On 1 February 2022, President Volodymyr Zelenskyy announced the changing of the military training system, leading to the end of conscription by 1 January 2024. By the same date, there would be an increase in the number of professional servicemen by 100,000, to be achieved by better pay, with all military personnel to be guaranteed at least three times the minimum wage, and better housing provision. However, the 2022 Russian invasion of Ukraine upended those plans, along with massive popular mobilization into the Territorial Defence Forces.

=== Russian Invasion of Ukraine ===
On 28 February 2022, President Zelenskyy offered release for prisoners with combat experience if they join the fight against Russia. In early 2024, Registered draft law No. 11079 was passed which allowed for convicts to be drafted into the Ukrainian Armed Forces. Some convicts said that they had only had 20 days of training before being sent to the frontline.

Over the course of the war, several men with disabilities have been drafted.

In December 2023, according to a report from the New York Times, Ukrainian recruitment officers have confiscated the passports of Ukrainian men.

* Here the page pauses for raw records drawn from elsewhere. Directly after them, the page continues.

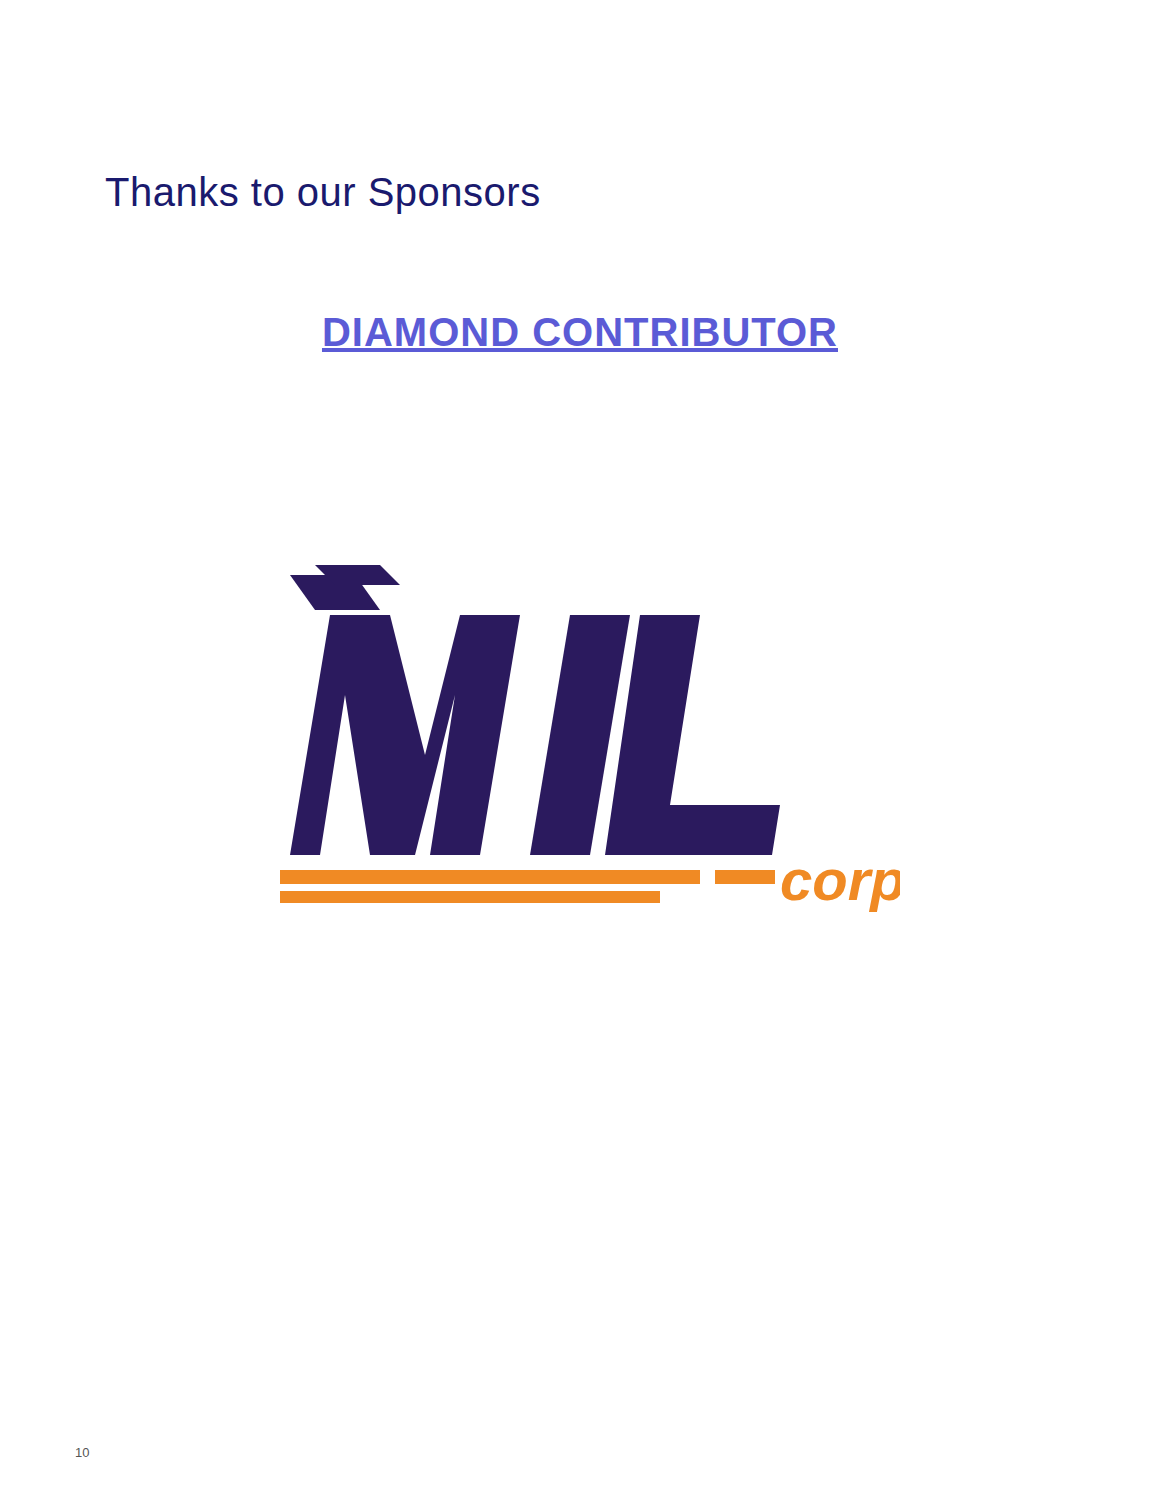Thanks to our Sponsors
DIAMOND CONTRIBUTOR
corp.
10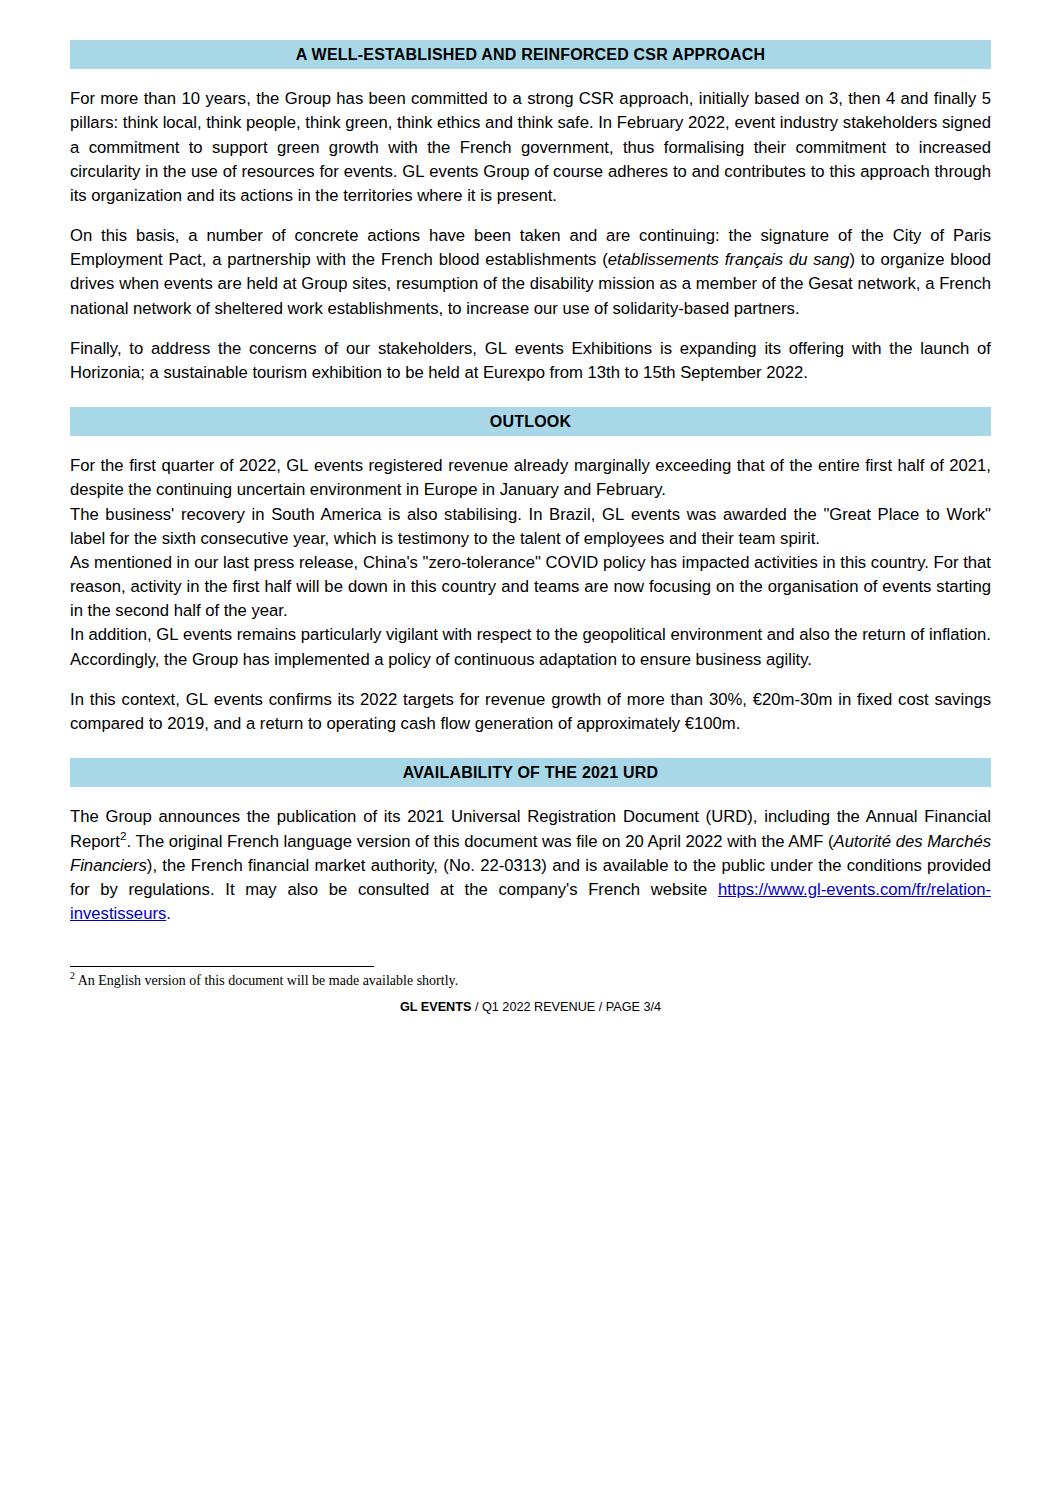A WELL-ESTABLISHED AND REINFORCED CSR APPROACH
For more than 10 years, the Group has been committed to a strong CSR approach, initially based on 3, then 4 and finally 5 pillars: think local, think people, think green, think ethics and think safe. In February 2022, event industry stakeholders signed a commitment to support green growth with the French government, thus formalising their commitment to increased circularity in the use of resources for events. GL events Group of course adheres to and contributes to this approach through its organization and its actions in the territories where it is present.
On this basis, a number of concrete actions have been taken and are continuing: the signature of the City of Paris Employment Pact, a partnership with the French blood establishments (etablissements français du sang) to organize blood drives when events are held at Group sites, resumption of the disability mission as a member of the Gesat network, a French national network of sheltered work establishments, to increase our use of solidarity-based partners.
Finally, to address the concerns of our stakeholders, GL events Exhibitions is expanding its offering with the launch of Horizonia; a sustainable tourism exhibition to be held at Eurexpo from 13th to 15th September 2022.
OUTLOOK
For the first quarter of 2022, GL events registered revenue already marginally exceeding that of the entire first half of 2021, despite the continuing uncertain environment in Europe in January and February.
The business' recovery in South America is also stabilising. In Brazil, GL events was awarded the "Great Place to Work" label for the sixth consecutive year, which is testimony to the talent of employees and their team spirit.
As mentioned in our last press release, China's "zero-tolerance" COVID policy has impacted activities in this country. For that reason, activity in the first half will be down in this country and teams are now focusing on the organisation of events starting in the second half of the year.
In addition, GL events remains particularly vigilant with respect to the geopolitical environment and also the return of inflation. Accordingly, the Group has implemented a policy of continuous adaptation to ensure business agility.
In this context, GL events confirms its 2022 targets for revenue growth of more than 30%, €20m-30m in fixed cost savings compared to 2019, and a return to operating cash flow generation of approximately €100m.
AVAILABILITY OF THE 2021 URD
The Group announces the publication of its 2021 Universal Registration Document (URD), including the Annual Financial Report2. The original French language version of this document was file on 20 April 2022 with the AMF (Autorité des Marchés Financiers), the French financial market authority, (No. 22-0313) and is available to the public under the conditions provided for by regulations. It may also be consulted at the company's French website https://www.gl-events.com/fr/relation-investisseurs.
2 An English version of this document will be made available shortly.
GL EVENTS / Q1 2022 REVENUE / PAGE 3/4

In June 2024, the Ukrainian Ministry of Defense reported that the ratio of volunteer soldiers to conscripts was 1 to 3.

As of late August 2024, Ukrainian commanders blamed recent Russian advances in Donetsk on newly mobilised Ukrainian soldiers. They blamed the conscripts for having poor training, retreating too easy, not shooting at the enemy or simply walking away from a battle.

A commander with the 47th Mechanized Brigade said “Some people don’t want to shoot. They see the enemy in the firing position in trenches but don’t open fire. That is why our men are dying… When they don’t use the weapon, they are ineffective.”

The Guardian reported that some Ukrainian conscripts only had 45 days of basic training before being sent off to the front. A soldier from the 42nd Mechanized Brigade who goes by the callsign "Chirva", told The Washington Post that many scouts in his unit had only been given 14 days of training before being sent into combat in Kharkiv Oblast.

By 15 September 2024, Ukraine announced it would extend the basic training of its conscripts from three months to a longer, but unspecified period of time, after repeated complaints about the effectiveness of newly recruited Ukrainian soldiers. The new basic training program was scheduled to start in October–November, according to the Ukrainian military commander Colonel-General Oleksandr Syrskyi.

On 29 October 2024, Ukrainian National Security and Defense Council Secretary Oleksandr Lytvynenko reported that 1,000,050 Ukrainian men had been conscripted into the Armed Forces since 24 February 2022 and that a further 160,000 were in the process of being drafted. In comparison, 600,000 to 800,000 Ukrainians had voluntarily joined the Ukrainian Armed Forces between 24 February 2022 and 25 April 2025 according to Ukrainian President Volodymyr Zelensky.

On 8 July 2025, the Council of Europe’s Commissioner for Human Rights published a report which said there were systemic human rights violations during mobilization, which included reports of beatings, selective recruitment, and the conscription of men with disabilities. According to Dmytro Lubinets, the Ukrainian parliament's commissioner for human rights, there were 3,500 complaints made about human rights violations committed during mobilization in 2024 and more than 2,000 complaints made between January and July 2025.

According to CNN, some of the Ukrainian men who were deported by the United States Immigration and Customs Enforcement were sent straight to a training center after arriving in Ukraine.

On 17 April 2026, Kyiv Oblast Draft Center, citing information from the Ukrainian National Police, stated that at least 620 enlistment officers had been attacked between 24 February 2022 and 12 April 2026.

According to an estimate made by Ukrainian commanders in September 2024, 50% to 70% of Ukrainian conscripts in some conflict areas were killed or wounded in their first few days in combat.